» Task: Transcribe all records below exactly, without images.

[Saved data entries]
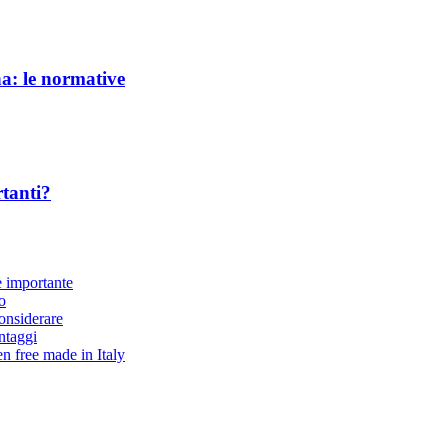
na: le normative
rtanti?
è importante
o
considerare
antaggi
en free made in Italy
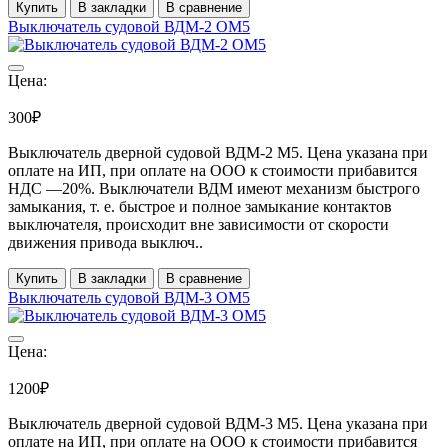
Купить
В закладки
В сравнение
Выключатель судовой ВДМ-2 ОМ5
Цена:
300₽
Выключатель дверной судовой ВДМ-2 М5. Цена указана при
оплате на ИП, при оплате на ООО к стоимости прибавится
НДС ―20%. Выключатели ВДМ имеют механизм быстрого
замыкания, т. е. быстрое и полное замыкание контактов
выключателя, происходит вне зависимости от скорости
движения привода выключ..
Купить
В закладки
В сравнение
Выключатель судовой ВДМ-3 ОМ5
Цена:
1200₽
Выключатель дверной судовой ВДМ-3 М5. Цена указана при
оплате на ИП, при оплате на ООО к стоимости прибавится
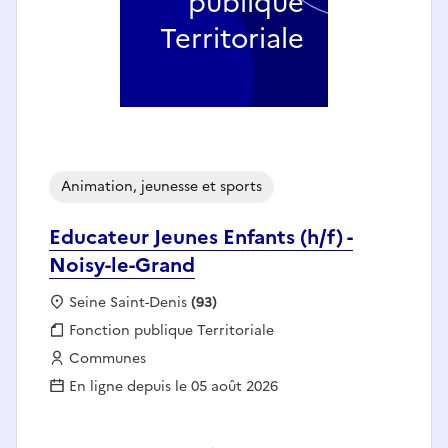
publique
Territoriale
Animation, jeunesse et sports
Educateur Jeunes Enfants (h/f) -
Noisy-le-Grand
Localisation :
Seine Saint-Denis
(93)
Fonction publique :
Fonction publique Territoriale
Employeur :
Communes
En ligne depuis le 05 août 2026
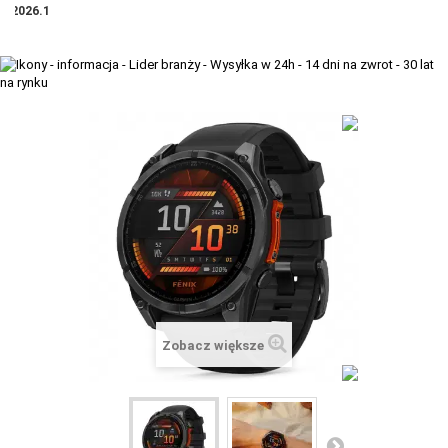
2026.1
+
TACX
ELITE
+
SUUNTO
+
POLAR
+
RAM MOUNTS
+
COROS
VOSTOK EUROPE ZEGARKI
VICTORINOX ZEGARKI
WENGER ZEGARKI
Zobacz większe
ORIENT ZEGARKI
OBAKU DENMARK ZEGARKI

» Answer box:
na: le normative
rtanti?
è importante
o
considerare
antaggi
en free made in Italy
Купить
В закладки
В сравнение
Выключатель судовой ВДМ-2 ОМ5
Цена:
300₽
Выключатель дверной судовой ВДМ-2 М5. Цена указана при
оплате на ИП, при оплате на ООО к стоимости прибавится
НДС ―20%. Выключатели ВДМ имеют механизм быстрого
замыкания, т. е. быстрое и полное замыкание контактов
выключателя, происходит вне зависимости от скорости
движения привода выключ..
Купить
В закладки
В сравнение
Выключатель судовой ВДМ-3 ОМ5
Цена:
1200₽
Выключатель дверной судовой ВДМ-3 М5. Цена указана при
оплате на ИП, при оплате на ООО к стоимости прибавится
publique
Territoriale
Animation, jeunesse et sports
Educateur Jeunes Enfants (h/f) -
Noisy-le-Grand
Localisation :
Seine Saint-Denis
(93)
Fonction publique :
Fonction publique Territoriale
Employeur :
Communes
En ligne depuis le 05 août 2026
2026.1
+
TACX
ELITE
+
SUUNTO
+
POLAR
+
RAM MOUNTS
+
COROS
VOSTOK EUROPE ZEGARKI
VICTORINOX ZEGARKI
WENGER ZEGARKI
Zobacz większe
ORIENT ZEGARKI
OBAKU DENMARK ZEGARKI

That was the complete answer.